Without variation, our daily rations consisted of a cup of weak tea and a slice of black bread for breakfast. Lunch was a cup of cabbage soup, with no visible cabbage and a slice of black bread. Dinner was a small boiled potato, sometimes cabbage soup and a slice of bread. Once a week we received a one inch cube of boiled horse meat.

I was still at the hospital in Meiningen, German when this incident occurred with the four Air Force officers.

The patients were divided into groups of five for the purpose of obtaining rations. Only one person of each group of five was permitted to go to the kitchen and obtain the food for the group. When our group of five was formed, I was asked by the other four to get, distribute, and supervise the group rations. At the time I accepted, I called the group together and explained that the conflict could not last much longer, and with the disruption of German supply lines, and their natural disinclination to continue to feed us, we should begin to stockpile bread and some ersatz margarine in the event that our food supplies were cut off.
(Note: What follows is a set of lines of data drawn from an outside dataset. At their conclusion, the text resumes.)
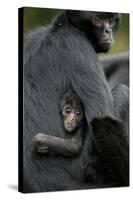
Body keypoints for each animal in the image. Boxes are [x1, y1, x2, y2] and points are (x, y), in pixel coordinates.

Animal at [21, 9, 129, 192]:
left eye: (111, 20)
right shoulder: (77, 44)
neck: (62, 26)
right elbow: (102, 119)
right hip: (83, 167)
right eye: (98, 19)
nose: (108, 31)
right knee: (122, 93)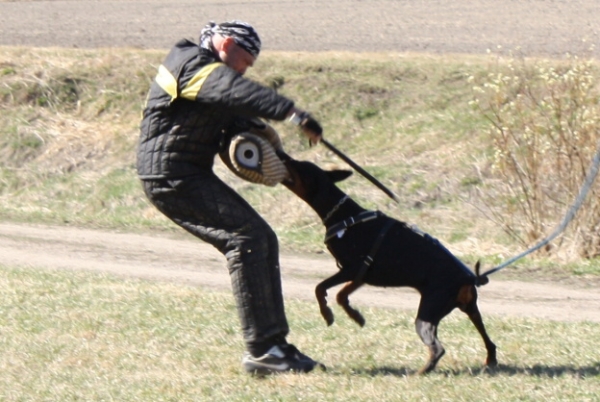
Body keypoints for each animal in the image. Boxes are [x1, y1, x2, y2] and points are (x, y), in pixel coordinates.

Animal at [282, 158, 496, 374]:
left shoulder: (353, 269)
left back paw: (421, 372)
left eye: (299, 165)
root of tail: (469, 277)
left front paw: (329, 314)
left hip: (428, 313)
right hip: (470, 308)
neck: (342, 215)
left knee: (437, 348)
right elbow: (341, 295)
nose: (283, 155)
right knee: (489, 340)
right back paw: (490, 361)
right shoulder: (361, 274)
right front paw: (356, 316)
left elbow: (321, 288)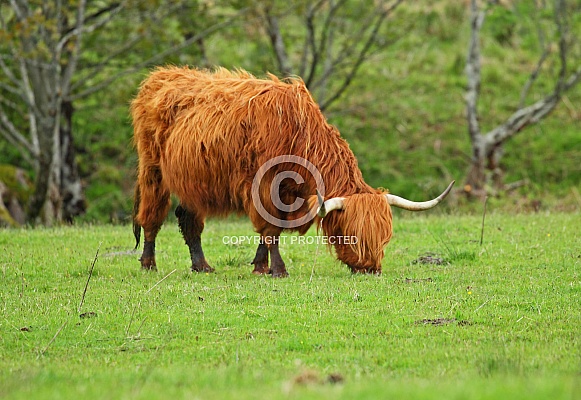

All agreed. The bread and margarine would last indefinitely without spoiling.

During the three months I acted as rations officer for our five man group, I managed to accumulate five loaves of bread and a quantity of margarine. One morning the cast was removed from my arm and I was advised that I would leave the convalescent hospital at Meiningen and be sent to a POW camp at Nurnberg.

That evening at dinner I told the group of my departure, and told them that I doubted I would be issued rations for the trip to Nurnberg, and I did not know what the conditions would be in the new camp. Having saved five loaves of bread and a good supply of margarine, one fifth of what I stored was mine, and that I would take one loaf of bread and some margarine with me. The four Air Force officers made no comment. I left the barracks to visit some friends and tell them good-bye. When I returned, the four were seated at the table and one, obviously the spokesman, in a hesitant manner told me the group felt that my one fifth share belonged to the group, and they did not want me to take the loaf as they would need it if supplies failed.

Conclusion

Most of the men I met during my eight months of Kreige life were unselfish and making the best of a bad situation. Especially were the English to be admired, many of them in camp since Dunkirk, still cheerful, optimistic and helpful. These anecdotes of human behavior under abnormal circumstances were in sharp focus as much of the time our lives were apathetic and boring.